Bu katliamı yapan Hitler ruhlu yaratıklar on yaşındaki Ali yavrumuzun vücudunu kurşunladıktan sonra balta ile parçalayarak kazanda kaynatacak kadar dindardılar, kindardılar.

Bu katliamı yapan Hitler ruhlu yaratıklar hamile gelinin karnını balta ile deşerek çocuğunu öldürecek kadar Müslümandılar, canavardır.

Bu katliamı yapan Hitler ruhlu yaratıklar analarımızı, bacılarımızı, babalarımızı, kızlarımızı çocuklarımızı tecavüz edip silahla öldürüp balta ile parçalayacak kadar yurt faşisttiler.

Bu faşist katil ve katil sürüleri Hitler gibi kana doymak nedir bilmeyecek kadar kafatasçılardı.

Değerli canlar Maraş katliamının baş sorumlusu Ökkeş Kenger (Şemdiller) Özal’ın  ANAP iktidarı tarafından milletvekili yapılarak ödüllendirildi.

Bu yetmezmiş gibi, bugünkü AKP’nin saray iktidarı sözde alevi çalıştayına, Alevilerle alay edercesine Maraş katliamının başı Ökkeş Kenger (Şemdiller) Alevi çalıştayına gözlemci olarak katıldı.

Bu zatın çalıştaya katılımı Alevi çalıştayının samimi olmadıklarının açık göstergesi değil miydi?
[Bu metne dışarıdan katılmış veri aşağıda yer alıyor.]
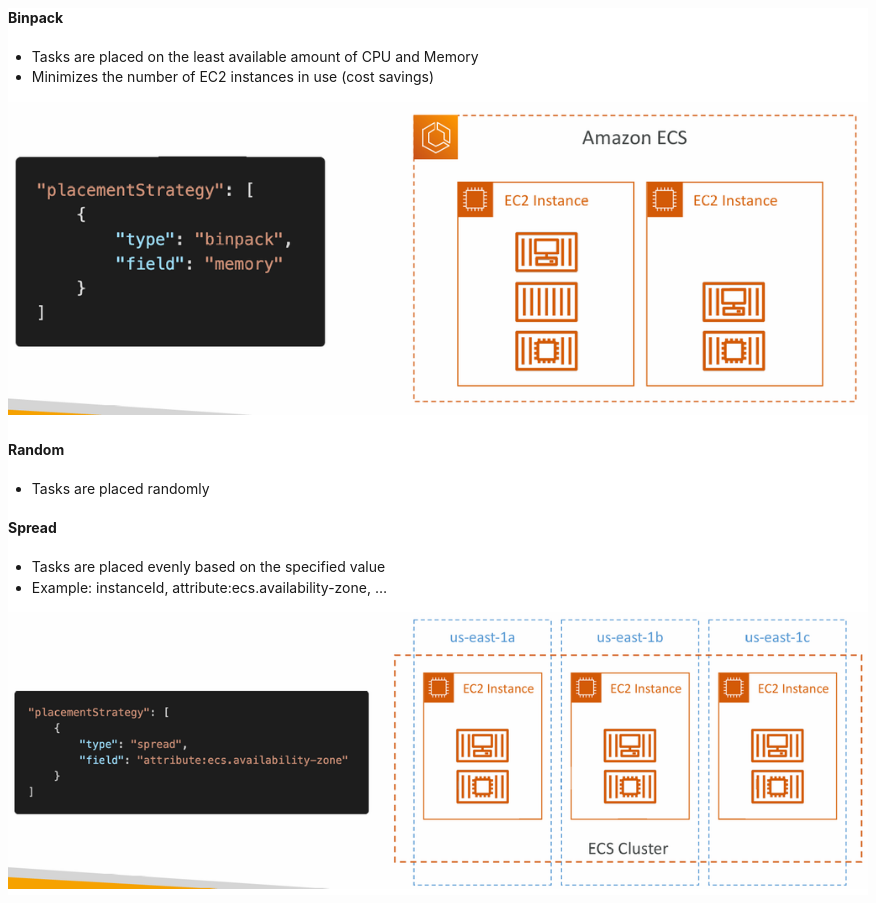 #### Binpack

- Tasks are placed on the least available amount of CPU and Memory
- Minimizes the number of EC2 instances in use (cost savings)

![binpack](/img/docs/cloud/aws/binpack.png)

#### Random

- Tasks are placed randomly

#### Spread

- Tasks are placed evenly based on the specified value
- Example: instanceId, attribute:ecs.availability-zone, …

![spread](/img/docs/cloud/aws/spread.png)
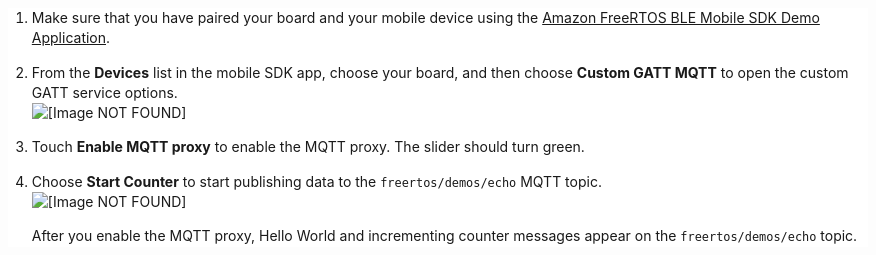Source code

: 1. Make sure that you have paired your board and your mobile device using the [Amazon FreeRTOS BLE Mobile SDK Demo Application](#ble-sdk-app)\.

1. From the **Devices** list in the mobile SDK app, choose your board, and then choose **Custom GATT MQTT** to open the custom GATT service options\.  
![\[Image NOT FOUND\]](http://docs.aws.amazon.com/freertos/latest/userguide/images/ble-device-list4.png)

1. Touch **Enable MQTT proxy** to enable the MQTT proxy\. The slider should turn green\.

1. Choose **Start Counter** to start publishing data to the `freertos/demos/echo` MQTT topic\.  
![\[Image NOT FOUND\]](http://docs.aws.amazon.com/freertos/latest/userguide/images/ble-device-proxy.png)

   After you enable the MQTT proxy, Hello World and incrementing counter messages appear on the `freertos/demos/echo` topic\.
Ama üzülerek ifade etmeliyim ki biz Aleviler anlamak istemedik.

Bilahare çalıştayın yetkili bakanı Almanya Alevi Birlikleri konfederasyonu ziyaret etti bu konuda Konfederasyon Avrupa’daki kurumlarımıza hiçbir bilgi verilmedi. MALESEF HAYIR VERMEDİ.

Kâbe’ si insan olanlar; Yaşadığımız bu acı gerçekler karşısında, özelde ”MARAŞ KATLİAMI” genelde tüm katliamlar emekten yana tüm güçlerin, ötekileştirilen halkların ve Alevileri adına bir değil, bin kere sorgulaması gerektiğine inanıyorum.                                                                                                       

Unutmayalım ki; Maraş’ta günlerce Devrimci demokrat güçler kalk komiteleri oluşturarak Maraş sokaklarında gece nöbetleri tutulduğunu hiç kimse unutmasın. Bizlerin bizden başka dost yoktur.

MARAŞ KATLİAMI; Emperyalistlerin ve yerli işbirlikçiler 12 Eylül cuntasına, Bizim oğlanlar darbe yaptı diyenlere, davetiye çıkarmalarının ayak sesleriydi.

Alevilerin, emekten yana devrimci demokrat güçlerin, ülkemizin geleceğinde söz sahibi olmak istiyorsak, öncelikle güçlerimizi birleştirerek ilkeli onurlu mücadelemizde beraber yol yürümek zorundayız. Sen yoksan bir kişi eksik olduğumuzu unutmayalım.